The decade-long tenure of Prime Minister Sheikh Hasina, whose ruling party hopes to retain power in the elections, has been marred by allegations of mass arrests and jailing of activists and critics, forced disappearances and extrajudicial killings.

The Bangladesh Nationalist Party (BNP) led the campaign for the deployment of over 600,000 soldiers, border patrol, paramilitary and police officers who have fanned out across the country in advance of the elections.

A spokesman for the RAB, Bangladesh’s elite security force, said on Saturday they had arrested eight men for spreading rumours on social media ahead of poll.

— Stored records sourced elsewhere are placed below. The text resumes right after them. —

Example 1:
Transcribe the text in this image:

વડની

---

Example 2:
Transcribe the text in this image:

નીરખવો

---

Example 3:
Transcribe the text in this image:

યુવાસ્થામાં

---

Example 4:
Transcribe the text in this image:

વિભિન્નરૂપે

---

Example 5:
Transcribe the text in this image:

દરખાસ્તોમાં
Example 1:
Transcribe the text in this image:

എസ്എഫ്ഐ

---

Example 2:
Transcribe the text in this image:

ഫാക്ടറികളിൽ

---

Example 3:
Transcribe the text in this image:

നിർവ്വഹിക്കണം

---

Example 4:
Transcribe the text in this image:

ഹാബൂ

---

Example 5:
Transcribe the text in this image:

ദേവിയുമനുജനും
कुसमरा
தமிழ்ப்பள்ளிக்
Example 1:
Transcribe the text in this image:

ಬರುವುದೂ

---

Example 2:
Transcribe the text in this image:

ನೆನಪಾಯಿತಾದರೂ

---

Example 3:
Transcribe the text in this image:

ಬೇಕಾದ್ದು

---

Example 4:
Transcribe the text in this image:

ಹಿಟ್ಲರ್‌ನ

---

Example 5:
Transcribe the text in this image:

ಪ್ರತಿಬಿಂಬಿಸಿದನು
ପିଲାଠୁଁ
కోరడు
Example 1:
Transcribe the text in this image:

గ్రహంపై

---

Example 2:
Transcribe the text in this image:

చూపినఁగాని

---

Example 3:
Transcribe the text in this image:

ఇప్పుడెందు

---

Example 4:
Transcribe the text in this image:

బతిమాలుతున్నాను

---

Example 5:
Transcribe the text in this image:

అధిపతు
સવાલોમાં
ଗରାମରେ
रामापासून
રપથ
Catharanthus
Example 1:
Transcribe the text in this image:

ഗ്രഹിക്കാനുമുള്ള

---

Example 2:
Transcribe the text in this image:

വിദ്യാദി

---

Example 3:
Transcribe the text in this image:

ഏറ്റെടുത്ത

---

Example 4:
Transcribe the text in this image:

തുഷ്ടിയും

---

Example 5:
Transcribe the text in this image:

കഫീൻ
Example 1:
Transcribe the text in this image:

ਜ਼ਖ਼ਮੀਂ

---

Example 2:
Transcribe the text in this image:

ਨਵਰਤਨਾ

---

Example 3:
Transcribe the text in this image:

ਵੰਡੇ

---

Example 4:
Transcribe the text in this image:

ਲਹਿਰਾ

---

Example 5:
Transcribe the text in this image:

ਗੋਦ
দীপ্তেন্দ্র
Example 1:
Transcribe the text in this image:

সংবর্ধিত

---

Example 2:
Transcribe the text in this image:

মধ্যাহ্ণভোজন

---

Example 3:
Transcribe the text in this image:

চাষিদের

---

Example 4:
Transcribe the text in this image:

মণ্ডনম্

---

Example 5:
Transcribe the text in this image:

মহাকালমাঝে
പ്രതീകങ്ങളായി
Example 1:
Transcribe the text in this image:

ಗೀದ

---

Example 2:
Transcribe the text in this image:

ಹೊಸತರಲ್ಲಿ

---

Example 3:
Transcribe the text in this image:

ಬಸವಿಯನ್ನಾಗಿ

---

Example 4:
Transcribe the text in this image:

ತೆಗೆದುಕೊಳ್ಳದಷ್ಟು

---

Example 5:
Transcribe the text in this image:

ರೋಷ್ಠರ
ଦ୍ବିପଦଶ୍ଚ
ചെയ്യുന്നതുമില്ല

The polls, the 11th since Bangladesh won independence from Pakistan in 1971, pit 71-year-old Hasina against a united opposition helmed by Kamal Hossain, 82, an Oxford-educated lawyer and former foreign minister.

 

Notably absent is former Prime Minister Khaleda Zia, 74, Hasina’s archrival and the head of the Bangladesh Nationalist Party.

Courts ruled she was ineligible to run from her colonial-era Dhaka jail cell, where she’s serving a 17-year sentence for corruption.

Hasina, daughter of Bangladesh’s founding father Sheikh Mujibur Rahman and now its longest-serving leader, is seeking a third-straight term since winning a landslide in December 2008

She has been praised for presiding over healthy GDP expansion, with the country set to graduate from a least developed country to a middle income nation, and lauded for opening Bangladesh’s doors to around one million Rohingya refugees fleeing a military crackdown in Myanmar.

But critics accuse her of muzzling free speech and clamping down on dissent, including through a draconian anti-press law toughened this year.